Experimental and DBN-Based neural network extraction of radiation attenuation coefficient of dry mixture shotcrete produced using different additives


ALKAN ÇAKIROĞLU M., KAPLAN A. N., SÜZEN A. A.

Radiation Physics and Chemistry, vol.188, 2021 (SCI-Expanded, Scopus) identifier

  • Publication Type: Article / Article
  • Volume: 188
  • Publication Date: 2021
  • Doi Number: 10.1016/j.radphyschem.2021.109636
  • Journal Name: Radiation Physics and Chemistry
  • Journal Indexes: Science Citation Index Expanded (SCI-EXPANDED), Scopus, Academic Search Premier, Aerospace Database, Chemical Abstracts Core, Chimica, Communication Abstracts, Compendex, EMBASE, INSPEC, Metadex, Pollution Abstracts, Civil Engineering Abstracts
  • Keywords: DBN, Deep learning, Dry mixture shotcrete, Neural network, Radiation attenuation coefficient
  • Isparta University of Applied Sciences Affiliated: Yes

Abstract

In this study, the radiation attenuation coefficients (μm) of different proportions of additives were produced in dry mixture shotcrete both by experimental processes and by deep neural network based on DBN. Fly ash, silica fume, and polypropylene fiber were used as additives of dry mix shotcrete.
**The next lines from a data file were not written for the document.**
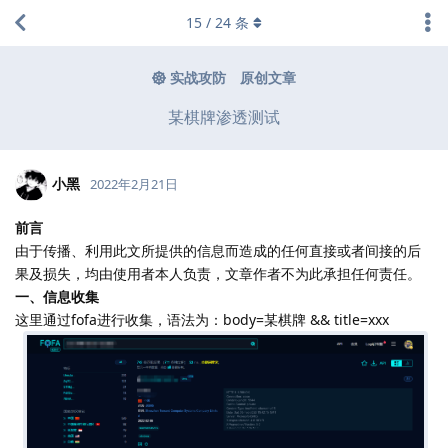
15
/
24
条
实战攻防
原创文章
某棋牌渗透测试
小黑
2022年2月21日
前言
由于传播、利用此文所提供的信息而造成的任何直接或者间接的后
果及损失，均由使用者本人负责，文章作者不为此承担任何责任。
一、信息收集
这里通过fofa进行收集，语法为：body=某棋牌 && title=xxx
In the first part of the two-part study, μm values were obtained from seven samples produced and a data set was created along with the input parameters of the experiment. In the second part, a model was developed for predicting the value of μm with input parameters using the DBN deep neural network Algorithm. Experimental data obtained in accordance with both applications and data generated by the Deep Belief Network (DBN) model were analyzed. As a result, the DBN model prediction μm values with an accuracy performance of 87.86%.